Noi siamo quelli che quando abbiamo iniziato sentivamo sempre la stessa cantilena: “Se non hai gli appoggi giusti puoi sognartelo il posto di lavoro”. Ce lo dicevano perché sognavamo il mestiere più bello del mondo, almeno per noi. Ce lo dicevano perché noi volevano essere giornalisti: essere e non fare, essere perché volevamo che quel mestiere ci desse di che vivere.

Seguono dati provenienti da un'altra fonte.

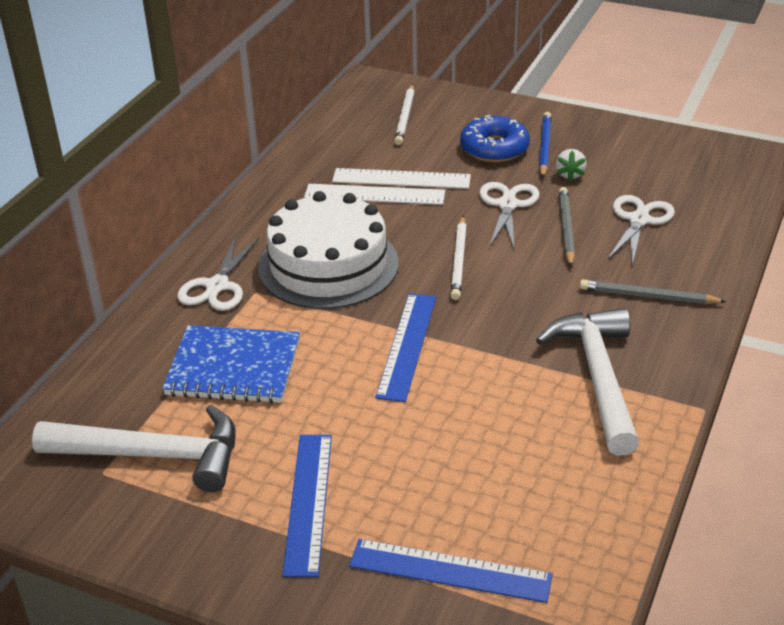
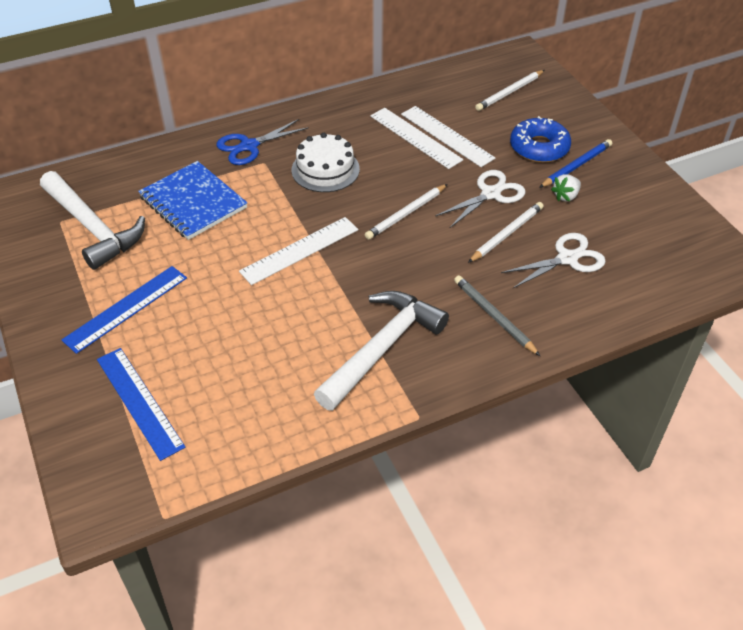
camera: 40 degrees right, 10 degrees up
(217, 286) = (249, 146): white scissors -> blue scissors
(328, 265) = (325, 169): white cake -> white cake, size x0.62
(407, 345) = (300, 250): blue ruler -> white ruler
(566, 229) = (506, 234): grey pencil -> white pencil

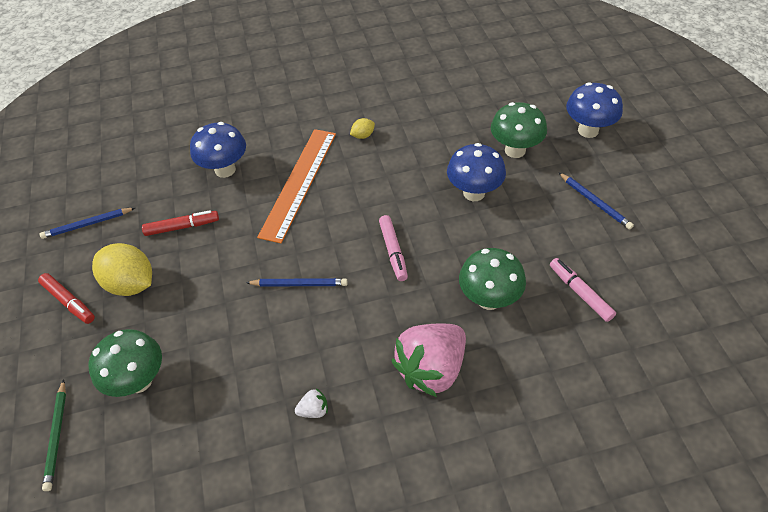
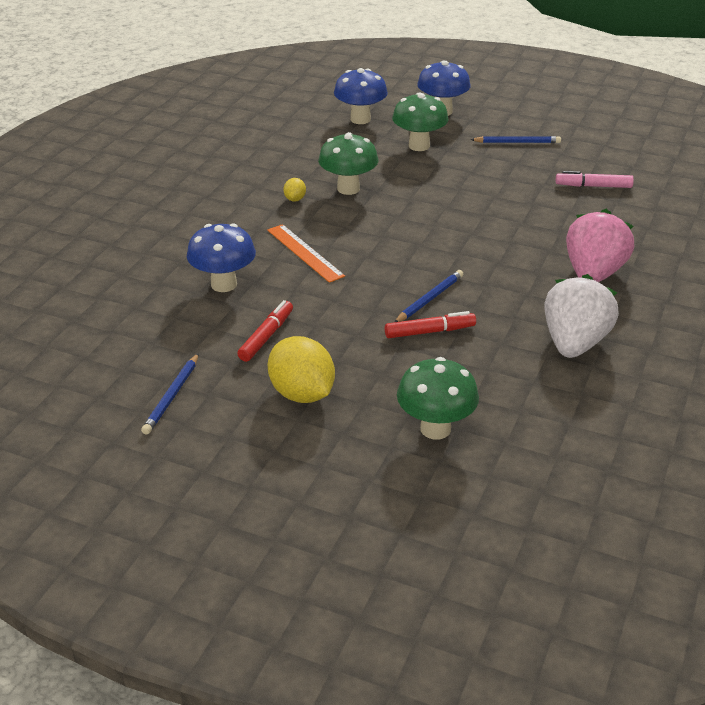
camera: 55 degrees left, 15 degrees down
(57, 436) = (445, 504): green pencil -> none
(69, 301) = (272, 443): red marker -> red marker (429, 331)
(131, 284) = (302, 394): yellow lemon -> yellow lemon turned 75 degrees clockwise
(298, 183) = (304, 253): orange ruler -> orange ruler, size x0.65
(314, 410) = (574, 343): white strawberry -> white strawberry, size x2.49
(393, 251) = (453, 241): pink marker -> none
(431, 369) = (593, 274): pink strawberry -> pink strawberry turned 150 degrees counterclockwise
(474, 193) = (439, 181): blue mushroom -> blue mushroom (360, 119)
(489, 299) = (555, 222): green mushroom -> green mushroom (348, 189)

Abbiamo imparato a diventare cinici davanti a direttori e a grandi giornalisti che si riempiono la bocca con condanne del precariato, salvo poi lavorare al fianco di stagisti, co.co.co. E collaboratori sottopagati.

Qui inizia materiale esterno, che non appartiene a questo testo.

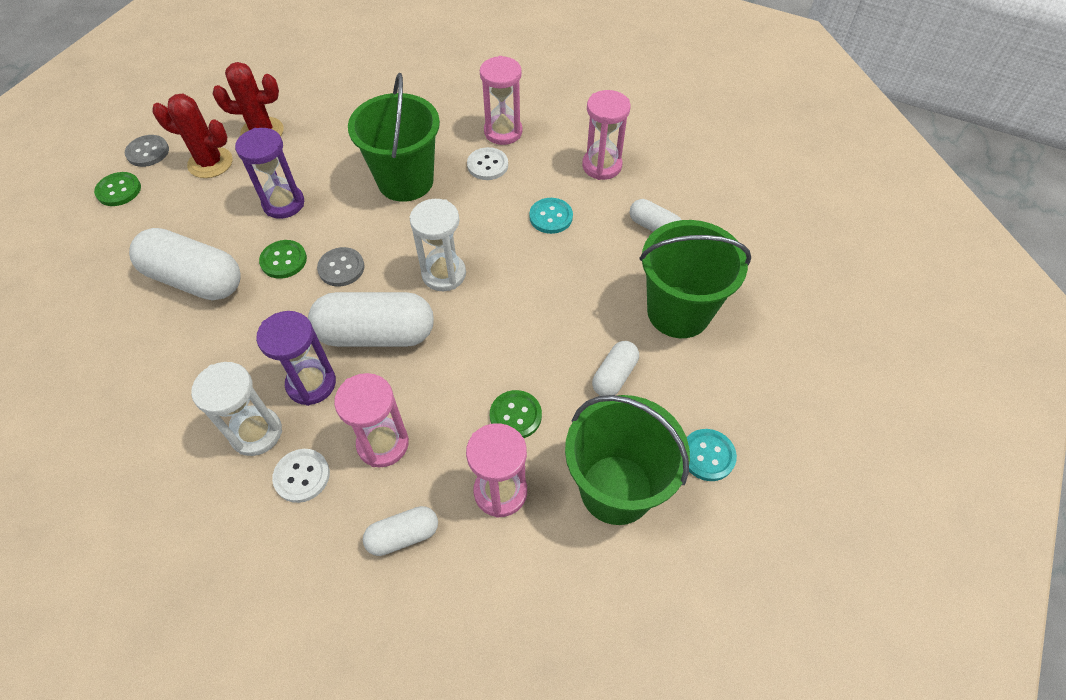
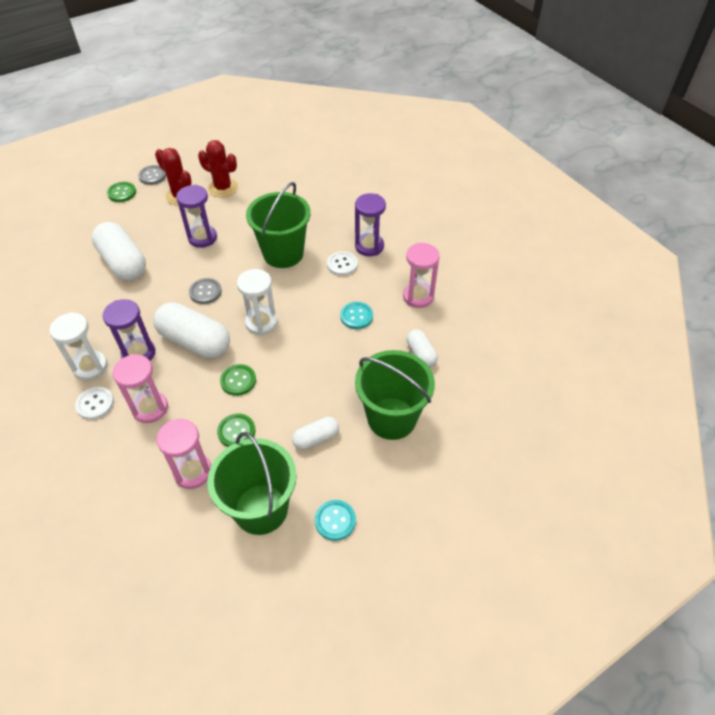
camera: 30 degrees right, 5 degrees down
(283, 260) = (177, 273): green button -> green button (238, 380)
(403, 536) = (121, 467): white capsule -> none
(503, 132) = (369, 246): pink hourglass -> purple hourglass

Raccontiamo i fatti più importanti che accadono in Italia e nel mondo, alla sera siamo stanchi, arrabbiati, con pochi soldi in tasca ma con il cuore pieno della passione che ci spinge sempre nelle braccia di questo mestiere. Siamo giornalisti.
Siamo scesi in piazza senza vessilli, perché davanti alla precarietà noi siamo tutti uguali.
E siamo quelli che vincono, perché crediamo che questo Paese lo possiamo cambiare. Subito, da ora, da questa piazza: ce la siamo presa e non la lasceremo più.